Inside a little house on stilts, Thereze directed Mignon to a kitchen chair and set about making a little pot of coffee on a propane stove. “We don’t get much out this way.” She indicated the kitchen light above. “Electricity but no running water. No natural gas.” She nodded her head with a smile. “I do get satellite. My dish is out back. You know they have a channel that shows old soap operas on it twenty-four hours a day?”
Examining the room around her, Mignon listened to the words but almost tuned them out. She’d seen a dozen of these little houses. More shacks than anything else, they were built by the owners and generally not very well. This one was just as small. It had a bedroom, a living room, and a kitchen, and the last two were pretty much one and the same. But it smelled like spices, and Mignon saw a little candle burning nearby. It was also as neat as a pin. A bookshelf jammed with books sat against the far wall. The television was small and covered with a knitted cozy. The co
uch, which was actually a loveseat, was worn but covered with crocheted doilies. The kitchen had a small countertop that was clean but carefully stuffed with pots and pans, each stored with maximum usage of space in mind.
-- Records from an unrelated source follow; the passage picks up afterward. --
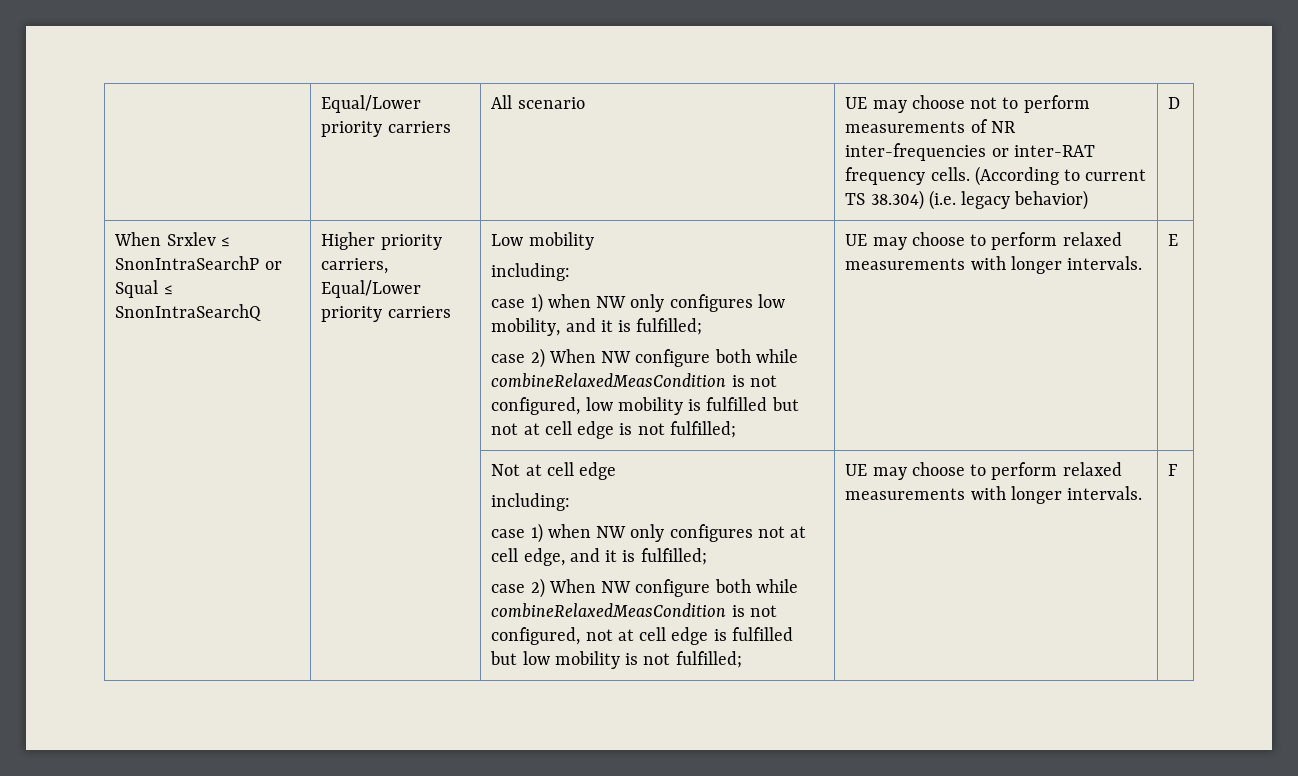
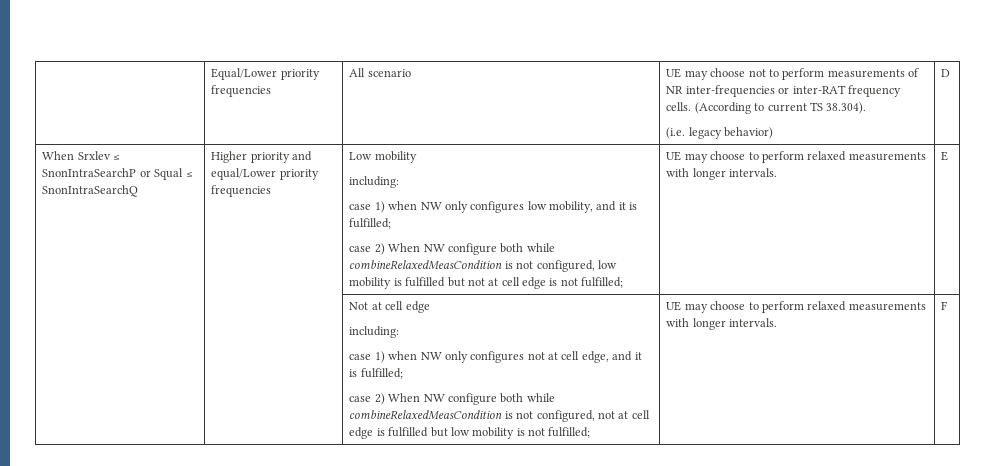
[321,95,422,113] [321,121,451,137] | Equal/Lower priority carriers -> [211,68,320,80] [211,85,272,97] | Equal/Lower priority frequencies
[870,190,924,210] 38.304) -> [826,102,867,114] 38.304). //
[321,258,389,274] [321,280,422,298] [321,306,451,322] carriers, Equal/Lower priority carriers -> [292,151,313,161] [211,168,319,180] [211,185,272,197] and equal/Lower priority frequencies

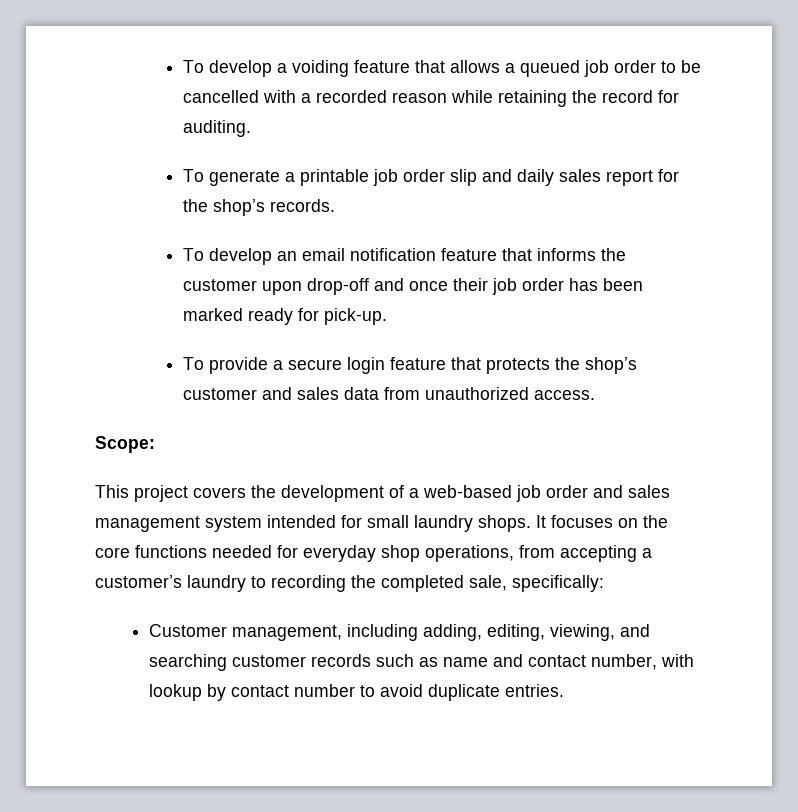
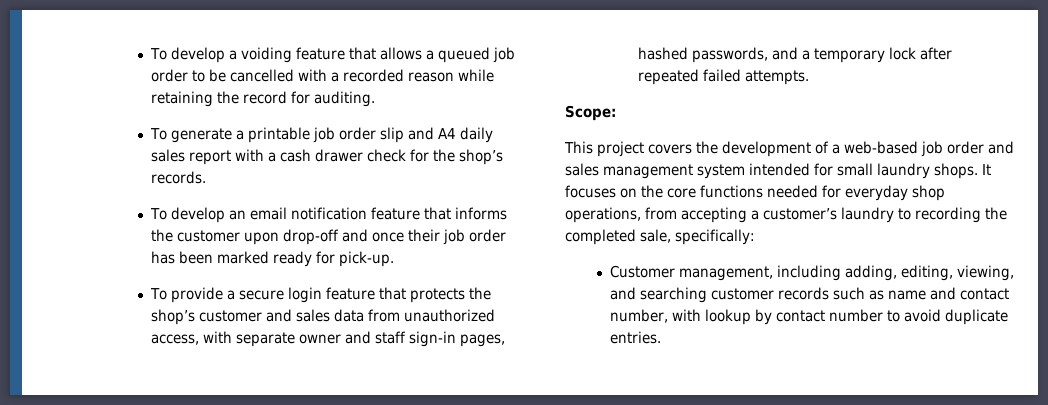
(512, 175) none -> [438,128,457,139] A4
(653, 178) none -> [235,149,407,162] with a cash drawer check
[533,390,595,400] access. -> [151,331,506,347] [638,47,953,63] [638,69,810,85] access, with separate owner and staff sign-in pages, hashed passwords, and a temporary lock after repeated failed attempts.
The table was a small metal one with two mismatched chairs. Surfaces were devoid of dirt and sparkled with cleanliness.
Mignon sat there and felt a little ashamed of herself for her errant thoughts. Once, she had been poor as a church mouse. Just because she had been fortunate to be the flavor of the month for the artistic world didn’t mean that she had the right to look down on anyone else. “Why do you live out here, in the bayou?” she asked slowly, trying to keep judgment out of her voice.
Thereze looked surprised. She shifted the pot of coffee on the propane burner and made a thoughtful noise in her throat. “I guess you wouldn’t understand that, little Mignon.” She smiled at what she’d said. “I seen you once. When you were knee high to a grasshopper. Martin brought us to see your mama, and there you was playing in the yard, maybe four years old. With that red, red hair. You and your mama be the only ones in the family with that color. No doubt you got it from your mama and your papa, of course. Although Ruff’s was darker.” She paused. “We never did know what happened to you after Garlande vanished.”
Her words trailed off as she poured two cups and presented one to Mignon. Thereze sat carefully, and Mignon was reminded that the older woman was sick in some fashion. She bent as if she were thirty years older than she was, and her face contorted with the effort.